Jhoan Duran, who gave up only one run during his award-winning previous month, has put runners on base in five consecutive appearances in June, and it has cost him and the Twins. Less than 24 hours after entering a tied game and giving up the walk-off game-winner, Duran blew a save for the second time this season, and the Astros completed a weekend sweep of the Twins with a 2-1 victory in 10 innings.
Trying to protect a 1-0 lead, Duran walked the first batter he faced, Astros leadoff hitter Jeremy Peña, on four pitches. Duran struck out Yainer Diaz, but on Duran’s first pitch to Jose Altuve, Peña stole second. Peña then moved to third when Altuve — reaching way out of the strike zone to make contact — dribbled an infield hit to shortstop, easily beating Carlos Correa’s desperate throw. First baseman Victor Caratini followed with a fly ball to the warning track in left field, scoring Peña with the tying run.

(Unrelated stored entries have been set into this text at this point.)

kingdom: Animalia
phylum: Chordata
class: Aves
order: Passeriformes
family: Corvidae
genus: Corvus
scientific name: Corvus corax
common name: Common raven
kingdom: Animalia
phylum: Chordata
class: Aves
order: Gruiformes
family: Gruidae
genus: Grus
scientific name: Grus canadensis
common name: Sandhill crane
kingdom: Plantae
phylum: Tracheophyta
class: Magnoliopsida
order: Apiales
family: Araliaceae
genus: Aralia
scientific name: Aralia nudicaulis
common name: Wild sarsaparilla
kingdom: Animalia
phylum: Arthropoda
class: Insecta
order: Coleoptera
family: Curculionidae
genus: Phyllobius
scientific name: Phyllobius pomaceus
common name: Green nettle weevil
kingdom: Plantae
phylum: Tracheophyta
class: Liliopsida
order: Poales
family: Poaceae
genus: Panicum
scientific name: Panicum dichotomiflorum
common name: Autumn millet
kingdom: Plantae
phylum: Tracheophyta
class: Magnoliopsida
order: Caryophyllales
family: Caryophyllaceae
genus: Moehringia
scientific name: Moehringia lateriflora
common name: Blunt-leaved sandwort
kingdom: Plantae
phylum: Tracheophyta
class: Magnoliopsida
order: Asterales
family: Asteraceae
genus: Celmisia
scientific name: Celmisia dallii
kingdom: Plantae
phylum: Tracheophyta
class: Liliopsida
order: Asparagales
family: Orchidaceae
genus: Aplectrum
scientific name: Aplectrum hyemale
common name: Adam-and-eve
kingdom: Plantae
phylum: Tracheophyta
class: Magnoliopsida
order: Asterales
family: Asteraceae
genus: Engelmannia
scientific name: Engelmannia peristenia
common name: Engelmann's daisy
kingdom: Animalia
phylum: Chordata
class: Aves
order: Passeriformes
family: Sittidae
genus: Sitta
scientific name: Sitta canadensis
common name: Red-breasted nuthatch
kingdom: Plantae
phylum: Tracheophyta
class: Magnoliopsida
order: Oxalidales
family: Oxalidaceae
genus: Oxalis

The Twins’ luck didn’t improve in the 10th, either. Cole Sands easily retired the first two batters he faced, keeping courtesy runner Jake Meyers on second base. But Mauricio Dubón lifted a deep fly ball to the front of the Twins bullpen in left, and Willi Castro was unable to make the catch, extending the Twins’ losing streak to four. The play was ruled a hit.
“I don’t know what happened there. I think I should have caught that ball,” Castro said of the final play, which came at one of Daikin Park’s most awkward spots for a fielder. The fence is about 4 feet behind pillars that jut out onto the field, so Castro jumped sideways, into the side of a pillar, as the ball came down. It glanced off his glove and rolled away as Meyers jogged home.
“I saw the ball. I don’t know if it hit the wall before I jumped, or if I jumped [too early]. But yeah, I should have caught that ball,” Castro said. “Those corners back there are hard to even know how far you are from them.”
His manager, a former outfielder who played three games in this ballpark, understood the challenge. “It was right there in that corner, that cranny out there. It’s obviously a very unusual situation in left field, [but] he had a chance,” Rocco Baldelli said. “It would have been a nice play if he was able to make it.”
Still, blaming a closer who gave up a a softly struck single or an outfielder trying to navigate one of the most unusual outfield walls in the league probably misses the point of this loss — or all of them in the three-game series.